Answer these questions using the email exchange about qmail date headers:
(a) What time zone does qmail insert when it creates date headers?
(b) What time zone offset appears in the Date header that Andy Bradford quotes?
(c) According to the closing lines, what is the only thing a mail program can convert -0000 to?

Extract to read

________________________

Friday March 02 2001 01:17, Andy Bradford wrote to Kari Suomela:
>> in the way qmail creates date headers, i.e. it inserts the time
> zone
>> as -0000. There is no way any client can magically convert this
> into
>> the correct local time. BTW A sendmail server doesn't have this
>> problem.
AB> Hmm, here is the date header that the email that you just sent
AB> had:
AB> Date: Thu, 01 Mar 2001 22:42:42 -0500
It was NOT sent from the qmail server!
AB> Look at the first line of my email that begins with ``Thus
AB> said...''
AB> Gee, I wonder how come my mail program was able to convert the
AB> -0500
AB> into EST... Must be magic eh? I wonder what it would convert
AB> -0000
AB> to? GMT maybe? Naw, a mail program couldn't perform such
AB> wonderful
A mail program has no way of converting -0000 to anything else than
GMT. The times are converted using GMT OFFSET!

________________________

Data for review
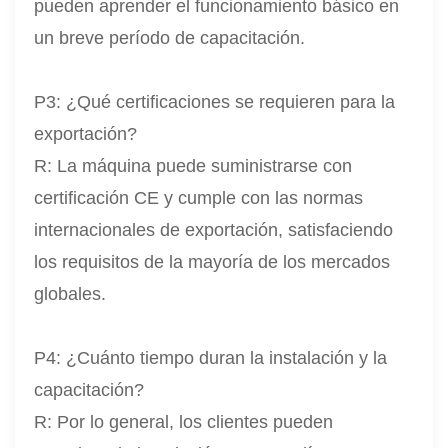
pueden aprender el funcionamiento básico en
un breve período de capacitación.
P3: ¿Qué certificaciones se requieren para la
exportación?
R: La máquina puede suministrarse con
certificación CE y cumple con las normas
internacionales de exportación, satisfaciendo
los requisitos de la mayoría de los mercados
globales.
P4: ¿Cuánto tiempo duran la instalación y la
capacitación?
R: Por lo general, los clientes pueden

________________________

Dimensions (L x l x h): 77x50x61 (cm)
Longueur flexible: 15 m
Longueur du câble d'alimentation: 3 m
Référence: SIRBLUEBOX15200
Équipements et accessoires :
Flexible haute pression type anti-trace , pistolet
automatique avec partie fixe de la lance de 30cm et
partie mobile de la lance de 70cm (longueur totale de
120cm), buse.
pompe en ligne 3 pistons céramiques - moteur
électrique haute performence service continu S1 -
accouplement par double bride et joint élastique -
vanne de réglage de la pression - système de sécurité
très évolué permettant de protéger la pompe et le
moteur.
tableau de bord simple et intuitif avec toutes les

________________________

Task result
(a) -0000
(b) -0500
(c) GMT